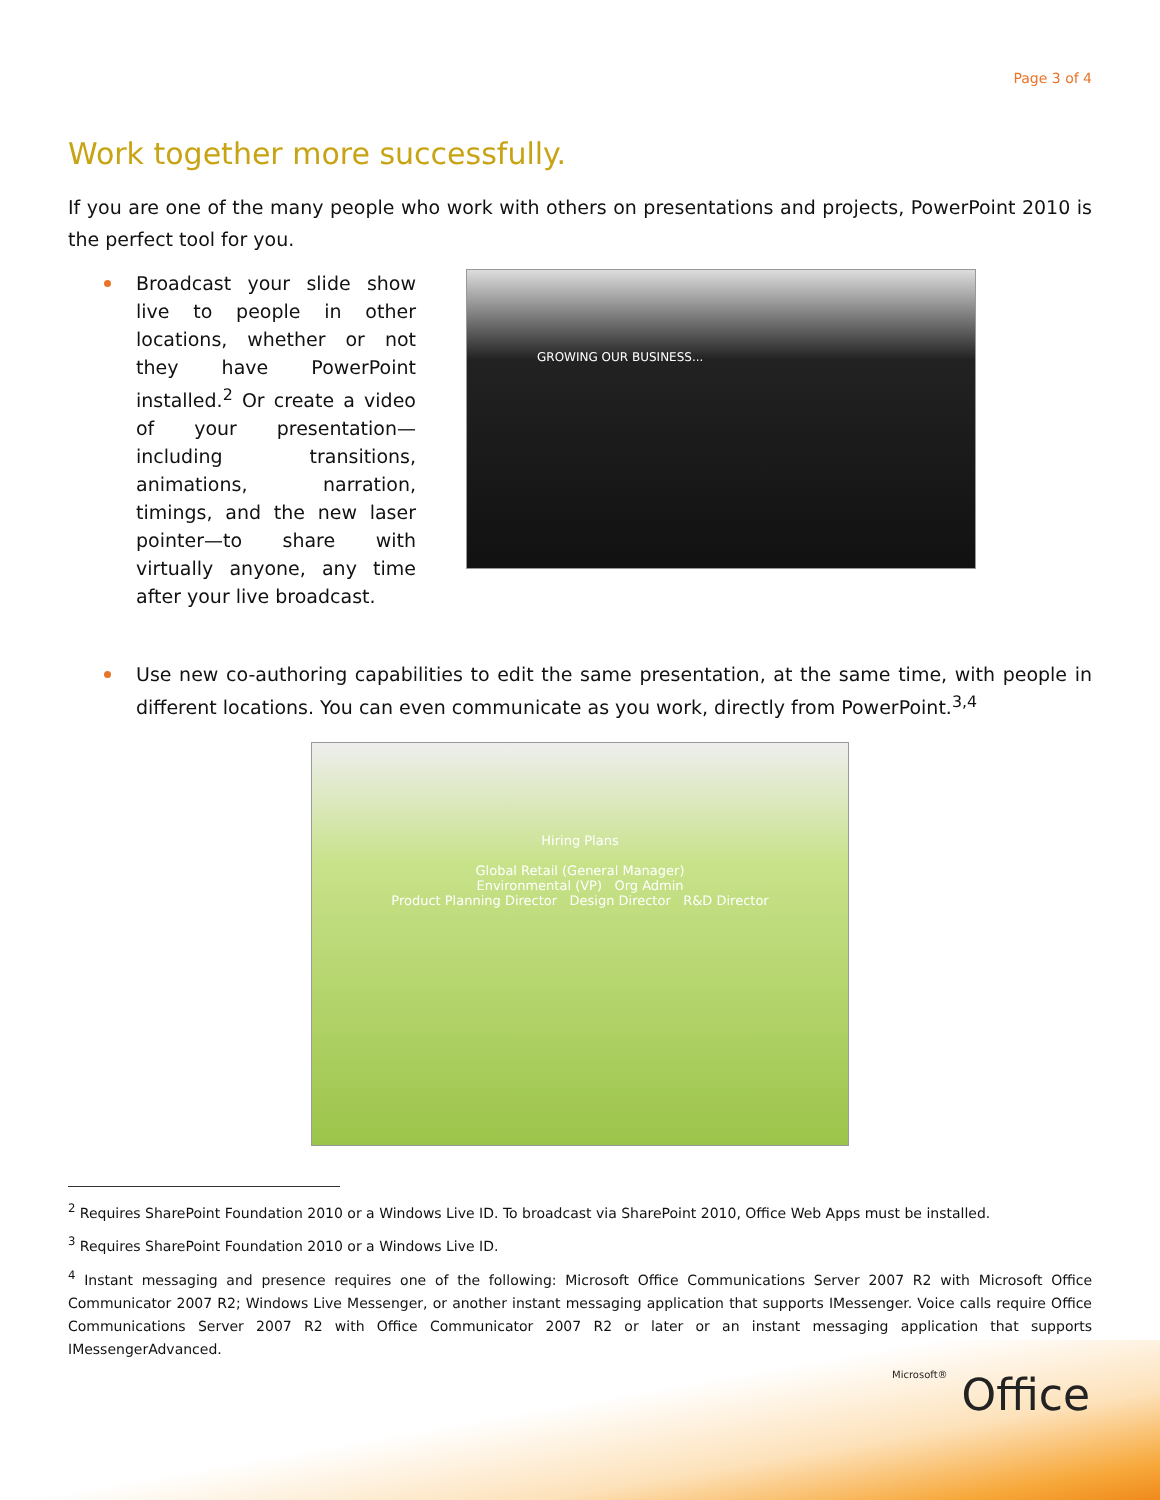Page 3 of 4
Work together more successfully.
If you are one of the many people who work with others on presentations and projects, PowerPoint 2010 is the perfect tool for you.
Broadcast your slide show live to people in other locations, whether or not they have PowerPoint installed.<sup>2</sup> Or create a video of your presentation—including transitions, animations, narration, timings, and the new laser pointer—to share with virtually anyone, any time after your live broadcast.
GROWING OUR BUSINESS...
Use new co-authoring capabilities to edit the same presentation, at the same time, with people in different locations. You can even communicate as you work, directly from PowerPoint.<sup>3,4</sup>
Hiring Plans
Global Retail (General Manager)
Environmental (VP) Org Admin
Product Planning Director Design Director R&D Director
<sup>2</sup> Requires SharePoint Foundation 2010 or a Windows Live ID. To broadcast via SharePoint 2010, Office Web Apps must be installed.
<sup>3</sup> Requires SharePoint Foundation 2010 or a Windows Live ID.
<sup>4</sup> Instant messaging and presence requires one of the following: Microsoft Office Communications Server 2007 R2 with Microsoft Office Communicator 2007 R2; Windows Live Messenger, or another instant messaging application that supports IMessenger. Voice calls require Office Communications Server 2007 R2 with Office Communicator 2007 R2 or later or an instant messaging application that supports IMessengerAdvanced.
Microsoft® Office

· · ·

• WHAT THE TASK ASKS:
Search the material for the string "Foundation" and show every line that has it.

• THE COMPLETED TASK:
<sup>2</sup> Requires SharePoint Foundation 2010 or a Windows Live ID. To broadcast via SharePoint 2010, Office Web Apps must be installed.
<sup>3</sup> Requires SharePoint Foundation 2010 or a Windows Live ID.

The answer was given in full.